Brazen stupidity, on the other hand, which is what we get from those beyond the tipeshesrei age bracket, is a much more serious matter. In fact, our lawmakers could look around the plenum and see it being committed just about any day the Knesset is in session.

One perp who comes to mind is ex-Likud MK Yehiel Hazan, who in 2003 voted twice for the same bill, using his own electronic key as well as that of an absent lawmaker. Once caught, he was caught again – this time on closed-circuit TV – trying to tamper with the devices in question. A judge convicted him of fraud, giving him a suspended jail term and four months of community service. The court transcripts, unfortunately, say nothing about stupidity.

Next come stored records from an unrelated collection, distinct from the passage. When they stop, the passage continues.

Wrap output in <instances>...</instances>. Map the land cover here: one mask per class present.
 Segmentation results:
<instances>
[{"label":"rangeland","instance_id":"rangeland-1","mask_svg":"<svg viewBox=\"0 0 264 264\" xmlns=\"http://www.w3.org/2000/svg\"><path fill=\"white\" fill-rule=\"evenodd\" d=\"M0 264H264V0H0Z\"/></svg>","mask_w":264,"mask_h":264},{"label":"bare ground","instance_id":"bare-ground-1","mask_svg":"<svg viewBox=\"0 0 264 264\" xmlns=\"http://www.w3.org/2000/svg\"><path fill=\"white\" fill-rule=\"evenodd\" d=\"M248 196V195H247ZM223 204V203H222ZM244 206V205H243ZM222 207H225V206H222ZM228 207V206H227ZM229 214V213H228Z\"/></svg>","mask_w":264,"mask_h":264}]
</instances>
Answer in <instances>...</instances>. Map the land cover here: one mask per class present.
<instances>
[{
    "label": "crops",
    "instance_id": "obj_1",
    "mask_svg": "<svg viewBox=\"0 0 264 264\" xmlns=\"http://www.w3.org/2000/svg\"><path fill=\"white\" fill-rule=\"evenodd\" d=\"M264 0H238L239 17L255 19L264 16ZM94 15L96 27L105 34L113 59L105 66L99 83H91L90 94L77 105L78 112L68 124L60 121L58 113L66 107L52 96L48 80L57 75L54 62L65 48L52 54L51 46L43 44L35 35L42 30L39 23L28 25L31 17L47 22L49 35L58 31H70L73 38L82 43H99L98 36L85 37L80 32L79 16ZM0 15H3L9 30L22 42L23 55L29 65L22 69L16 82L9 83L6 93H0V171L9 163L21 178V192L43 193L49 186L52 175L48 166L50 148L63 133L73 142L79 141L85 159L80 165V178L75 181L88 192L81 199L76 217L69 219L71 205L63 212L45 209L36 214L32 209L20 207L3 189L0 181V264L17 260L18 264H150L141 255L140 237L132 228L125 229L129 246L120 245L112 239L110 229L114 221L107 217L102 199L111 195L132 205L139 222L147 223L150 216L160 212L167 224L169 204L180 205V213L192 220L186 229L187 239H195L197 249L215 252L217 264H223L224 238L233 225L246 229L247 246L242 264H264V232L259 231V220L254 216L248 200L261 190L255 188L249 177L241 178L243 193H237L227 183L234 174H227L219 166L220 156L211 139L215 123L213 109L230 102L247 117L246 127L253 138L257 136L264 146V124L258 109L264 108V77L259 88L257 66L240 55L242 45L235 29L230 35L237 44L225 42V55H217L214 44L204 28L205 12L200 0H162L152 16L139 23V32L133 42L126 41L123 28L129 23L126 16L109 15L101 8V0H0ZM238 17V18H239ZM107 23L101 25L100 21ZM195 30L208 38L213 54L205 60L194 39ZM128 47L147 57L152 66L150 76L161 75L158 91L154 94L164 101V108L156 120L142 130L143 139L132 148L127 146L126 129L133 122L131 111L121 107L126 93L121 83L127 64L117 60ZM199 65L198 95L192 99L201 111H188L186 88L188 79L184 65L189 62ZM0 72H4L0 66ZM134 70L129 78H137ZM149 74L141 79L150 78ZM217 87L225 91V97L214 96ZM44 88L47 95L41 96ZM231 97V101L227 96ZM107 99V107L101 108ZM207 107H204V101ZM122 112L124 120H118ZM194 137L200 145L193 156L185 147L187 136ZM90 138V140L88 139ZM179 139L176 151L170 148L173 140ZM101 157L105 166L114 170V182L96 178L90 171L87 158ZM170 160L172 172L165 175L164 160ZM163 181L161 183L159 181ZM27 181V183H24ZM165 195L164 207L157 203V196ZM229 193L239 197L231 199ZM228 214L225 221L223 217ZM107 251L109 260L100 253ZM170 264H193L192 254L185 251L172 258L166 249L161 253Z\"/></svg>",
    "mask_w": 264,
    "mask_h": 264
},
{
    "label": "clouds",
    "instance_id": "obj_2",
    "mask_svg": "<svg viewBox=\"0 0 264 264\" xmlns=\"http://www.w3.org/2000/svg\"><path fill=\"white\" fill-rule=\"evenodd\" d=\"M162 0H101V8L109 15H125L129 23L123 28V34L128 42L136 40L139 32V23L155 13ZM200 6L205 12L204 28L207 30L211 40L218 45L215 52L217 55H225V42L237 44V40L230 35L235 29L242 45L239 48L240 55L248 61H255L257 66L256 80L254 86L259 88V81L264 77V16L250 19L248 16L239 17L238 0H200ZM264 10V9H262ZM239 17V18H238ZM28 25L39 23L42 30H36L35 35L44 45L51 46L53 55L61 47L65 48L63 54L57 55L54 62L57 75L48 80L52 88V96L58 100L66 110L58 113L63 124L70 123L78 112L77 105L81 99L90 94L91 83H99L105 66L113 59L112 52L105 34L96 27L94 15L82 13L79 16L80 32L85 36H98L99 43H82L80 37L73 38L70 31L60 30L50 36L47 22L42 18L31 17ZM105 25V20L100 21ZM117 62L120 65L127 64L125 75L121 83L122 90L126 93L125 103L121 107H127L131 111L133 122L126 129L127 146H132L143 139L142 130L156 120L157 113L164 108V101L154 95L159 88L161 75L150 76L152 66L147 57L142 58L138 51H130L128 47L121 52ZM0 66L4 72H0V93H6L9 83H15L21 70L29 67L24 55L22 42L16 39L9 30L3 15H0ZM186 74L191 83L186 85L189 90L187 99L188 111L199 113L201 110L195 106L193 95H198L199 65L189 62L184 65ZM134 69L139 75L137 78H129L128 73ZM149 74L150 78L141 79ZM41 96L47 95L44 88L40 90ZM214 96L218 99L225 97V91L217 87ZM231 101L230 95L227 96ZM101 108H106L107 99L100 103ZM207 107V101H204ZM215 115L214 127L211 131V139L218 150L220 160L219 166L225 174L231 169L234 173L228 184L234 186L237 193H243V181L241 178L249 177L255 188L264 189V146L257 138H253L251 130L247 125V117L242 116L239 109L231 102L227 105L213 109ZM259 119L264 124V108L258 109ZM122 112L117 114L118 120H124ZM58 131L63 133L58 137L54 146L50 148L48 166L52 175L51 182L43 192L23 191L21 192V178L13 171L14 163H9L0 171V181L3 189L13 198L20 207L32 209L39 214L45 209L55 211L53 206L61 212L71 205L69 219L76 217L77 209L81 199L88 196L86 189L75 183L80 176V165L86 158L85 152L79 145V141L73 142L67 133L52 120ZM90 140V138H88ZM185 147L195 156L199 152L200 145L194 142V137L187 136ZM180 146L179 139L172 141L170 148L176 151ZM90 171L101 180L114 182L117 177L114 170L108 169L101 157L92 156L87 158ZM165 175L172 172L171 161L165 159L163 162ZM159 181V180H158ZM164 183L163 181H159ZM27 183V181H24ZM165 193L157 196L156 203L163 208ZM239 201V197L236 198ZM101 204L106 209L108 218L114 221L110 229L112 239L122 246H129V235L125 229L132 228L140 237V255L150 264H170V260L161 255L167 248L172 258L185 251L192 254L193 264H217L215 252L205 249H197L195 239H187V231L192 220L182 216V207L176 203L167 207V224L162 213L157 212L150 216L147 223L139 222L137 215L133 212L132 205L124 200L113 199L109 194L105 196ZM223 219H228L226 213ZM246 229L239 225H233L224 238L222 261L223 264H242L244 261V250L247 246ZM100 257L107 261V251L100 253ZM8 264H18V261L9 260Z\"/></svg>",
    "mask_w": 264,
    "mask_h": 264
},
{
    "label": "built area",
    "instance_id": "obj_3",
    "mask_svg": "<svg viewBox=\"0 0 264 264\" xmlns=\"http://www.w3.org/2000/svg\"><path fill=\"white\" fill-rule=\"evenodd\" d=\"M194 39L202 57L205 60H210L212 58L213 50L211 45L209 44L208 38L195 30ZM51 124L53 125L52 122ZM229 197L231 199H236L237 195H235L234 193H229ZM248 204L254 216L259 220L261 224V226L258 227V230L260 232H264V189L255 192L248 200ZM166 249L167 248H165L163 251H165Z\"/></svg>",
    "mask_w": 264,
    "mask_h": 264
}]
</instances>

Though he never ran again, Hazan failed to remove himself from the political gene pool, giving us his son, Oren, who recently squeaked into the Knesset at the tail end of the Likud slate.

The young Hazan’s qualifications? He chaired the local student union while in college. Oh yes, he also is reported to have managed a casino in Bulgaria.

So keep those cameras going. There might not be any dice rolling in the hallways between votes, but even our hallowed Knesset can be a crime scene for the odd (or perhaps not so odd) case of brazen stupidity.

And yes, dear MKs, please enact that law. The punishment? Force them to watch an endless loop of Hazan Sr. tampering with those voting devices.